I am not sure that going to Miami is the answer if you wish to work in NYC. Miami may have more graduates in the NYC area, but basing a decision on placement statistics alone can be misleading. Many of the students at Mianmi are from the Northeast, so it does not surprise me that Miami's NE placement rack record is better, but I suspect that is driven by supply rather than demand. I thought your question was what firms would be more likely to hire graduates of a school, not which law school's graduates would be most likely to move back to NYC!

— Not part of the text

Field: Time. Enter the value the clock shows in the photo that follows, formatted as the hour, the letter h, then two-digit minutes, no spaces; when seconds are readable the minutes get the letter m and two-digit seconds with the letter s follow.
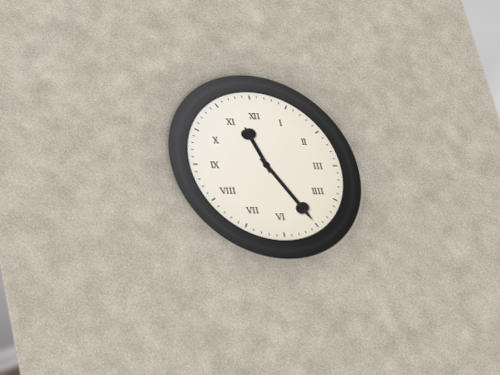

Also, to elaborate on my earlier post, while I do not think that FSU -- as a general undergraduate institution -- is as quite strong as UF (and as an alumnus of FSU this disappoints me), I do not think that FSU's lower rank as an undergraduate school (111 in the recent U.S. News, even though the law school ranks 56) should influence your choice about law school. I would note two things. First, UF's undergraduate institution also lags behind its law school in national rankings. Second, the network advantage of UF is frequently WAY overstated. I understand that UF has more grdauates each year and has gbeen around longer, so it have a much bigger network -- it does not take a NASA rocker scientist to see this. Again, do not confuse past supply with future demand. A lot of Nova and Stetson graduates staff law firms in S Florida, but I would recommend FSU over Nova and Stetson any day. Placed in perspective UF's network is not at all impressive when compared to a school like Texas or UNC and FSU's network is increasingly impressive in all of the same ways that UF's is (just not as big). In my opinion, as long as there are enough network contacts to have the door cracked open for consideration, a strong placement network alone is not going to make your career.
What WILL make your career is your initiative, ability, performance, and follow through. This is about your future, and you should think of your decision about which law school to attend as making an investment in a school -- it is not about any institution's past, but about anticipating a trend 5-10 years out -- specifically, what the learning and degree you receive from that school can do for you in the future? In that sense, you are asking precisely the right question in asking where these schools will be 5 years from now.